» **Dataset extract**:
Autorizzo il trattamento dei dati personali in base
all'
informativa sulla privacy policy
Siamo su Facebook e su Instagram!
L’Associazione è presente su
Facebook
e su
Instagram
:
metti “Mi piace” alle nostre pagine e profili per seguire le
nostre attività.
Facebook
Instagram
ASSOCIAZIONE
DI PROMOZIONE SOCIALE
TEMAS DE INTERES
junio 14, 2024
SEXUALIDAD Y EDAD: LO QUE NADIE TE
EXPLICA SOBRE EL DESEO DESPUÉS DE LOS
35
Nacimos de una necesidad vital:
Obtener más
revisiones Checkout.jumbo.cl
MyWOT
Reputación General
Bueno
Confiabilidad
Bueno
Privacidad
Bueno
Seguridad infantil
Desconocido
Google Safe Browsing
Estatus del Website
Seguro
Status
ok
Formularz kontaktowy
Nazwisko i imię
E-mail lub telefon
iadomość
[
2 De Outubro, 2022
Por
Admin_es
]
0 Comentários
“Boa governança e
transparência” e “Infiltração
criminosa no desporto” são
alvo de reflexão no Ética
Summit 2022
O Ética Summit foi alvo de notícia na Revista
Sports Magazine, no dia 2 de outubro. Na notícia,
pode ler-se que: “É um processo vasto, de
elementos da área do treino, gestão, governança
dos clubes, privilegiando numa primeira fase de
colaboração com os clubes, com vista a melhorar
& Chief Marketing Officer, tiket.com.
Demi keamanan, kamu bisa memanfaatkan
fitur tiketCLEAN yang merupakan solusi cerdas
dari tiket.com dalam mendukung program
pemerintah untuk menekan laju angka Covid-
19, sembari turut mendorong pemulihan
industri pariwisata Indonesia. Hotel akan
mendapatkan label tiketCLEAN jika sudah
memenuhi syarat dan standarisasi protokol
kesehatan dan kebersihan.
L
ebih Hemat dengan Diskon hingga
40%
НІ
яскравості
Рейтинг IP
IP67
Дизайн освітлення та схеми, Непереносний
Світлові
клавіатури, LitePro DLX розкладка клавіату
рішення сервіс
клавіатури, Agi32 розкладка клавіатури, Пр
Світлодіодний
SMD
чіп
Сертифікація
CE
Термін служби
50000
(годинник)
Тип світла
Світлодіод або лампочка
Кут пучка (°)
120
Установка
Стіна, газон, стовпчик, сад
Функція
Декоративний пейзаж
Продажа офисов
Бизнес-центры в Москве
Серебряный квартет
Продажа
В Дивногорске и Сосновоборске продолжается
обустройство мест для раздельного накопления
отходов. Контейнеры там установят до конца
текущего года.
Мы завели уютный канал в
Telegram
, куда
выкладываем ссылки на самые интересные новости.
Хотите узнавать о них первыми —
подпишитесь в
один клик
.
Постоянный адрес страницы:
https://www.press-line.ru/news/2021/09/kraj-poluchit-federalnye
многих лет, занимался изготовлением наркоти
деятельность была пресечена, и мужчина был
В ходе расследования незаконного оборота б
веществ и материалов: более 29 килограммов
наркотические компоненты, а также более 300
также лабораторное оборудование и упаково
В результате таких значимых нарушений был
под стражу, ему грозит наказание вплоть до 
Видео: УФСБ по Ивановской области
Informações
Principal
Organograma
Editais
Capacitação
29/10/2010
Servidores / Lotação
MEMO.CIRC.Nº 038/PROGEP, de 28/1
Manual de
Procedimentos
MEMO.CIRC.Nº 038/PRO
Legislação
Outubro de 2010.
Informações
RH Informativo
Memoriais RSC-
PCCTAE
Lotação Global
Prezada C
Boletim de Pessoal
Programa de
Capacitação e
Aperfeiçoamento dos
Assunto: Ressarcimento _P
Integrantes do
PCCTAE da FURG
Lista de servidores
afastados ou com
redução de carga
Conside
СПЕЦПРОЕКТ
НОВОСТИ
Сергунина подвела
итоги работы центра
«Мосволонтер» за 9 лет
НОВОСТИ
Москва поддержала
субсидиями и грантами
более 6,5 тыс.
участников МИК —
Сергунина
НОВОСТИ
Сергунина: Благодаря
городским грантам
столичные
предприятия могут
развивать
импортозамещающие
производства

» **Exercise**:
Reproduce everything in the listing from its first line down to the line containing "Desconocido", with both of those lines included.

» **Finished exercise**:
Autorizzo il trattamento dei dati personali in base
all'
informativa sulla privacy policy
Siamo su Facebook e su Instagram!
L’Associazione è presente su
Facebook
e su
Instagram
:
metti “Mi piace” alle nostre pagine e profili per seguire le
nostre attività.
Facebook
Instagram
ASSOCIAZIONE
DI PROMOZIONE SOCIALE
TEMAS DE INTERES
junio 14, 2024
SEXUALIDAD Y EDAD: LO QUE NADIE TE
EXPLICA SOBRE EL DESEO DESPUÉS DE LOS
35
Nacimos de una necesidad vital:
Obtener más
revisiones Checkout.jumbo.cl
MyWOT
Reputación General
Bueno
Confiabilidad
Bueno
Privacidad
Bueno
Seguridad infantil
Desconocido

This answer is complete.